[Stored data]
= = =

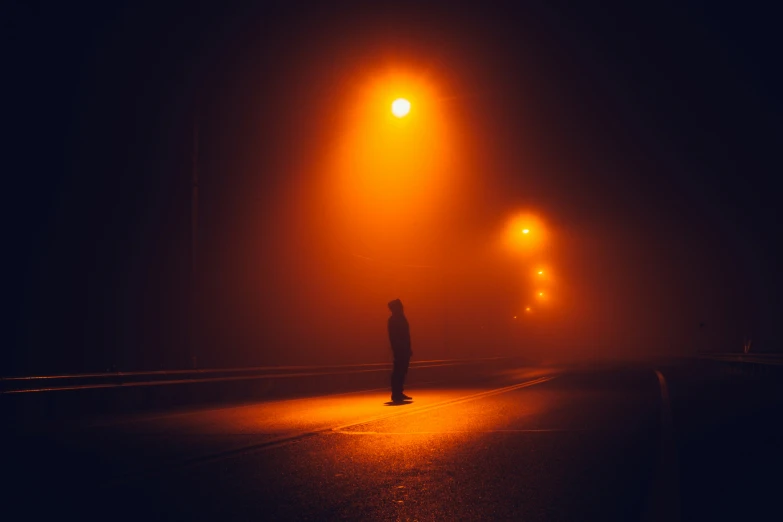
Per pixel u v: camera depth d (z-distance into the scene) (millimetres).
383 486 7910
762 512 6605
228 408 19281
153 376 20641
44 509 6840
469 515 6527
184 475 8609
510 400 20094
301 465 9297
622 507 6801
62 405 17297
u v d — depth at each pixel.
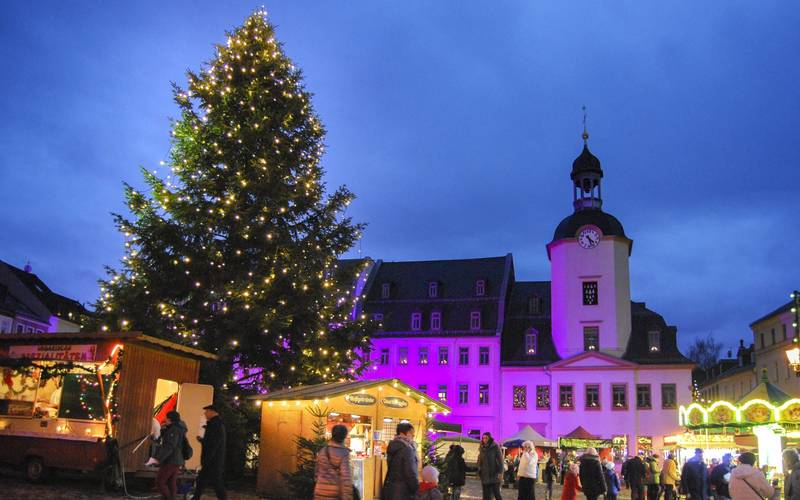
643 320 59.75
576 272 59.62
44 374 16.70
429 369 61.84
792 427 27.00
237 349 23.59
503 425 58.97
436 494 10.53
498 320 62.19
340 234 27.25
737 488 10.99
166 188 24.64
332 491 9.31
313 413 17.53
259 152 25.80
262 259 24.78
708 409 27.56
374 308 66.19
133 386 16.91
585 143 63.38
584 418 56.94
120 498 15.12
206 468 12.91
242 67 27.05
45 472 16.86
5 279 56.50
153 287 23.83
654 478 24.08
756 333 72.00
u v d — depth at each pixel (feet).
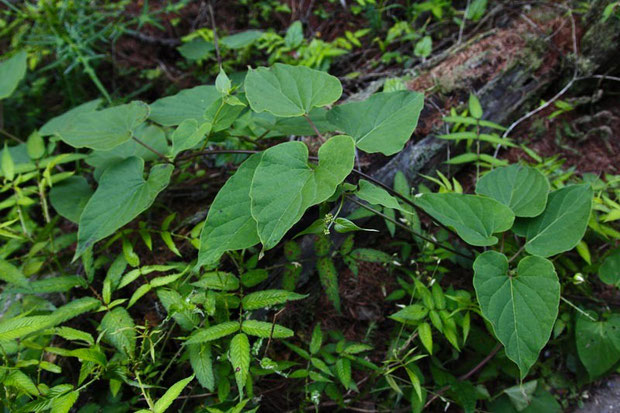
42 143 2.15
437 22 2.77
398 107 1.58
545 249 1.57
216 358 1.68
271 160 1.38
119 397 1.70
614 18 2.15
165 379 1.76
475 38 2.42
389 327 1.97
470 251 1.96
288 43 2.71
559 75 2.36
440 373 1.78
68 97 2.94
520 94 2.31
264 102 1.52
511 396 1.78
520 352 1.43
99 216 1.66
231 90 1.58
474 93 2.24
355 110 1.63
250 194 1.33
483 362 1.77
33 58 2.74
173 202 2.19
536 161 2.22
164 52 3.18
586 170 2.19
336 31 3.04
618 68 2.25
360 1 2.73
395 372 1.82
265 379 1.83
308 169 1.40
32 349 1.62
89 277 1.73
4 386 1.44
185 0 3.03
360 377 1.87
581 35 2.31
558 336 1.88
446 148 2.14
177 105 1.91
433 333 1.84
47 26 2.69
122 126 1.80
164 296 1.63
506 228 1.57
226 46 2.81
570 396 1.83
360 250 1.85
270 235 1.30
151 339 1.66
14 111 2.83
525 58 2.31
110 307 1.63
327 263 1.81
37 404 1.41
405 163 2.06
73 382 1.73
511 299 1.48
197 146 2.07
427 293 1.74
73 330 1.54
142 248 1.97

= = =

**Description of the task**
All lines from the one with "271 160 1.38" onward to the end of the records above should be repeated exactly, and only those lines.

**Answer box**
271 160 1.38
119 397 1.70
614 18 2.15
165 379 1.76
475 38 2.42
389 327 1.97
470 251 1.96
288 43 2.71
559 75 2.36
440 373 1.78
68 97 2.94
520 94 2.31
264 102 1.52
511 396 1.78
520 352 1.43
99 216 1.66
231 90 1.58
474 93 2.24
355 110 1.63
250 194 1.33
483 362 1.77
33 58 2.74
173 202 2.19
536 161 2.22
164 52 3.18
586 170 2.19
336 31 3.04
618 68 2.25
360 1 2.73
395 372 1.82
265 379 1.83
308 169 1.40
32 349 1.62
89 277 1.73
4 386 1.44
185 0 3.03
360 377 1.87
581 35 2.31
558 336 1.88
446 148 2.14
177 105 1.91
433 333 1.84
47 26 2.69
122 126 1.80
164 296 1.63
506 228 1.57
226 46 2.81
570 396 1.83
360 250 1.85
270 235 1.30
151 339 1.66
14 111 2.83
525 58 2.31
110 307 1.63
327 263 1.81
37 404 1.41
405 163 2.06
73 382 1.73
511 299 1.48
197 146 2.07
427 293 1.74
73 330 1.54
142 248 1.97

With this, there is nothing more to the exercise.